Le vice-ministre des Transports a, pour sa part, qualifié le port d’Umm Qasr de « porte pour les importations ». Bangen Rekani a également souligné que le port d’Al Fao « est en construction par un consortium entre la Chine, le Royaume-Uni et l’Iran ».
Des opportunités dans le ferroviaire et l’aérien
Salam Saloum a, de son côté, indiqué que l’objectif en matière ferroviaire est de porter le réseau national de 2 000 à 5 000 kilomètres. Le directeur général d’Iraqi Républic Railways Company a cité l’importance des liaisons avec l’Iran, la Jordanie et la Turquie et la priorité que constitue la ligne Bagdad-Bassora au sud. Autant d’opportunités, selon lui, pour les entreprises françaises dans l’aiguillage ou la signalisation. Plus étonnant, il a mentionné le souhait du gouvernement de doter le territoire national de 100 à 150 kilomètres de voies à grande vitesse, sans, pour autant, donner plus de détails.
Son homologue d’Iraqi Airways a indiqué que son entreprise « envisage de se diversifier » avec Airbus et Bombardier, alors que ce sont surtout des Boeing qui volent en Irak. Saad Al Khafaji a, par ailleurs, affirmé que la coopération est « meilleure » avec le constructeur européen qu’avec son concurrent des États-Unis.
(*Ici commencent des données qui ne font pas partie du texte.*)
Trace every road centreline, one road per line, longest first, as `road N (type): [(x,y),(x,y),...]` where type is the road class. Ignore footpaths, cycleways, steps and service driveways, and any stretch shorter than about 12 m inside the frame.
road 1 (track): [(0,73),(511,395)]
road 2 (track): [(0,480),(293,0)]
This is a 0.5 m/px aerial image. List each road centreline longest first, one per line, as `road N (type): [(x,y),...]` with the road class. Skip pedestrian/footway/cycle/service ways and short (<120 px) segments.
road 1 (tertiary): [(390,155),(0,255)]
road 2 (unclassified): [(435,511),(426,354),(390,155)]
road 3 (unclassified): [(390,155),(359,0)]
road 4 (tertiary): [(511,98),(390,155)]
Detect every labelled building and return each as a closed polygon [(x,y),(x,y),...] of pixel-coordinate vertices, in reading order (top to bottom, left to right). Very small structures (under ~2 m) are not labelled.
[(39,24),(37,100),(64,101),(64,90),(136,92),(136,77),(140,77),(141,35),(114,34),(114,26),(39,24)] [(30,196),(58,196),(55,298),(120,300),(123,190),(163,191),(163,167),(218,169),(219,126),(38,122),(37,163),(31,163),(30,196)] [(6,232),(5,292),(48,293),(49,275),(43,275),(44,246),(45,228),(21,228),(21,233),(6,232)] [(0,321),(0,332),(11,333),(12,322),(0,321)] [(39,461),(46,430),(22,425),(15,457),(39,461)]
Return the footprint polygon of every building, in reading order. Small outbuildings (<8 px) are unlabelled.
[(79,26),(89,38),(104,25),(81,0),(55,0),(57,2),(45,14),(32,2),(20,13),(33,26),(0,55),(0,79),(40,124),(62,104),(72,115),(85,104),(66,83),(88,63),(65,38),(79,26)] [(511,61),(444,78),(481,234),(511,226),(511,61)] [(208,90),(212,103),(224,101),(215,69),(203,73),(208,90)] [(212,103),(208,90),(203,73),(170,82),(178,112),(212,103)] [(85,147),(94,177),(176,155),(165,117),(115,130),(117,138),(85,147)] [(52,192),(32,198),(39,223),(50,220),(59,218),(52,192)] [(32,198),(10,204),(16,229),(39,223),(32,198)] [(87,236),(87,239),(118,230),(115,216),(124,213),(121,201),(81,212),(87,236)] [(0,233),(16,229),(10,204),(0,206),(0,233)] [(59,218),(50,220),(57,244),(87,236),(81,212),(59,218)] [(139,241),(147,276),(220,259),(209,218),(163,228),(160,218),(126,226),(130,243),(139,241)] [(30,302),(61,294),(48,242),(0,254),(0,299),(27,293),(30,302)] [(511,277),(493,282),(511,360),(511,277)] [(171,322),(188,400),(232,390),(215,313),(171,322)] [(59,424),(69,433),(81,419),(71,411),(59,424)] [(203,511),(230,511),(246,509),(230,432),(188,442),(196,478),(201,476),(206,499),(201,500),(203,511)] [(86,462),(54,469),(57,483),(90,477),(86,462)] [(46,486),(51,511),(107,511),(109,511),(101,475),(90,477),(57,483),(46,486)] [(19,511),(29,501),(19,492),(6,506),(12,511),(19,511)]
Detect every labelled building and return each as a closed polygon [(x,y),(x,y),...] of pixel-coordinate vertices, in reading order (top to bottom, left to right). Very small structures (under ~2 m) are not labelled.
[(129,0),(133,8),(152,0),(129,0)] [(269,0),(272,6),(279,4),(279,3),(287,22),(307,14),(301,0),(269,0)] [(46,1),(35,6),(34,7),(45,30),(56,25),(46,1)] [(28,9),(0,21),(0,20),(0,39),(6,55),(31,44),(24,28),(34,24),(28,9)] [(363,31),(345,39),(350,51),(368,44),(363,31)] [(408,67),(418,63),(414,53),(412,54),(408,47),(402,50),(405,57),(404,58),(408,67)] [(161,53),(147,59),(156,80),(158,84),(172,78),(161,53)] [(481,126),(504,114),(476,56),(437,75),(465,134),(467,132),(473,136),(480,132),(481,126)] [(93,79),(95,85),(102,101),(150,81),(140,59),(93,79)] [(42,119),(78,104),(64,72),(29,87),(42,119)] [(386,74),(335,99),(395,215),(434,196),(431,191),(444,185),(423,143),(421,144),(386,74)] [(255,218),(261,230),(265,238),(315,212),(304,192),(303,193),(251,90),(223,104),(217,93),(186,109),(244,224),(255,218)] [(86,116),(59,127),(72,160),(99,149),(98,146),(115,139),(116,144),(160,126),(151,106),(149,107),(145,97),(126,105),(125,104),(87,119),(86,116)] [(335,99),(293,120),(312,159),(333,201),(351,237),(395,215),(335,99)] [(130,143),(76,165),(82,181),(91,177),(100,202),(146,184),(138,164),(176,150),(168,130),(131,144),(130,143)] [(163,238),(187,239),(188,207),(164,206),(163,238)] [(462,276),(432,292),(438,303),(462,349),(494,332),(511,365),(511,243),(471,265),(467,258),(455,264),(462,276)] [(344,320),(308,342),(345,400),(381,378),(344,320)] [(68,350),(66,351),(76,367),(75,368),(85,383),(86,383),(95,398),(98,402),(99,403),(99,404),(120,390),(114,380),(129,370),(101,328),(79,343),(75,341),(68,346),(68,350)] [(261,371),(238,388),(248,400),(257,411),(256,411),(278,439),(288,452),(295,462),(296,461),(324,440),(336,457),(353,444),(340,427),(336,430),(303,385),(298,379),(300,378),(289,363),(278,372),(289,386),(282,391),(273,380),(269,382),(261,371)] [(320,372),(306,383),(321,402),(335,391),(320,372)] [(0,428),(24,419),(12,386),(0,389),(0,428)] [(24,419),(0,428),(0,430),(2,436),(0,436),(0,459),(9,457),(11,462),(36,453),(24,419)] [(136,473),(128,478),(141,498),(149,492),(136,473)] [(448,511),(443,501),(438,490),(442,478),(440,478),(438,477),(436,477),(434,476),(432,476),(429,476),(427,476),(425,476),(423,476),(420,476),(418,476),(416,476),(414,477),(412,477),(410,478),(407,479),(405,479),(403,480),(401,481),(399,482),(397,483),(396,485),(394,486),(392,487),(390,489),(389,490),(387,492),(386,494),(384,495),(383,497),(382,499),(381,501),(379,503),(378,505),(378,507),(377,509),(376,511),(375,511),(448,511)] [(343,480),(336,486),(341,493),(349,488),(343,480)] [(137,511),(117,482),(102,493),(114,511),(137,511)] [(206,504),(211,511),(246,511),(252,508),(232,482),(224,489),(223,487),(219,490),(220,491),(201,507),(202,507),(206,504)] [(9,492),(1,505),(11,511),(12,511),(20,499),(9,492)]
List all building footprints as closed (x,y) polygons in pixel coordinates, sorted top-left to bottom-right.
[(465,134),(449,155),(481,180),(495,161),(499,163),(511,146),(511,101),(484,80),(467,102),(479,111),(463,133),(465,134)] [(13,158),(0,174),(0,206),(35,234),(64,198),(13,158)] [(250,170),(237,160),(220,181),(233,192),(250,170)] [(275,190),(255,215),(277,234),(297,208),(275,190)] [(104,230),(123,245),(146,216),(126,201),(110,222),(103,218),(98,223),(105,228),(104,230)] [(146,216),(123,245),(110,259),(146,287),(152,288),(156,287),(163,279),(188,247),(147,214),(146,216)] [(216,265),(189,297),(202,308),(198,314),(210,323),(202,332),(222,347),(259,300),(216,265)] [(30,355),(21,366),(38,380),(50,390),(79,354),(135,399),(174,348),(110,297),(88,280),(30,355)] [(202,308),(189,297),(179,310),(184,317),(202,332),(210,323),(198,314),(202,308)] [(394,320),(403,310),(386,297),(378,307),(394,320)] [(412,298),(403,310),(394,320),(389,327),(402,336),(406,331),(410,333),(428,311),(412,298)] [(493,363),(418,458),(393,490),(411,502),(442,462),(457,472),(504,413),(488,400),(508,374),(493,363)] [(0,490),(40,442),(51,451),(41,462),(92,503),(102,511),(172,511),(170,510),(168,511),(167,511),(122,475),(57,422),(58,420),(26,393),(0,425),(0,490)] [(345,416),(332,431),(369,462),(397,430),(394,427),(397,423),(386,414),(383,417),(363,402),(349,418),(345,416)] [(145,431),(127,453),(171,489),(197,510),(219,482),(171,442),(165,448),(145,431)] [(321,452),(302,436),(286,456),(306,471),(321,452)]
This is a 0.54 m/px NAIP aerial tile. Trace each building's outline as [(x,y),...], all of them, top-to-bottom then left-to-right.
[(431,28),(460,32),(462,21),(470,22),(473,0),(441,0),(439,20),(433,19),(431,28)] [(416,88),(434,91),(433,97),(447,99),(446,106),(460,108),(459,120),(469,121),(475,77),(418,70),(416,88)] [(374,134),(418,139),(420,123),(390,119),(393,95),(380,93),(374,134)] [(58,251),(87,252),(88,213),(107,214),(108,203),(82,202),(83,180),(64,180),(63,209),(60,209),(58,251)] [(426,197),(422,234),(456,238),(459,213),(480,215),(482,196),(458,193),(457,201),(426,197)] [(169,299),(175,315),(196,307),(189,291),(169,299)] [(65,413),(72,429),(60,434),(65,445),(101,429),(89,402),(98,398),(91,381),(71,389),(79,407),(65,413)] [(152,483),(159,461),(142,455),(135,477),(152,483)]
La sécurité est assurée au sud à Bassora
Globalement, les grandes priorités sont la défense et l’intérieur, la santé et l’électricité. Pierre Fournol est relativement optimiste. « L’État islamique est maintenant contenu. Depuis le départ de l’ancien Premier ministre Nouri Kamal al-Maliki, la situation s’est améliorée entre chiites, sunnites et kurdes et, si des attentats subsistent dans la capitale, ils ne visent pas les entreprises et sont commis plutôt sur des marchés ou des restaurants de la périphérie où ne vont pas les hommes d’affaires ». Enfin, ajoute-t-il, « à Bassora, il n’y a pas de problème de sécurité ». Comme au nord-est, au Kurdistan (capitale Erbil, qui accueille le salon Medicare : voir rubrique « demain dans vos agendas »).
Pierre Fournol se félicite aussi de la très bonne image en Irak de la France, l’État le plus impliqué, après les États-Unis, dans le soutien militaire contre Daech. François Hollande s’est rendu à la mi-septembre dans « le pays aux deux fleuves ». Le moment est donc opportun pour les entreprises de l’Hexagone, d’autant que l’euro a fortement baissé par rapport au dollar.
« Mais, prévient Pierre Fournol, pour les grands contrats, il faut apporter une offre de financement partiel ou total ». Et « pour les PME, un partenaire local est grandement conseillé pour des raisons de ressources, financières et humaines, de durée et de sécurité ». Un partenaire local peut monter un projet et l’entreprise française se déplacer ensuite sur place pour, enfin, s’impliquer financièrement. Les PME tricolores ont aussi intérêt à travailler ensemble pour partager les coûts.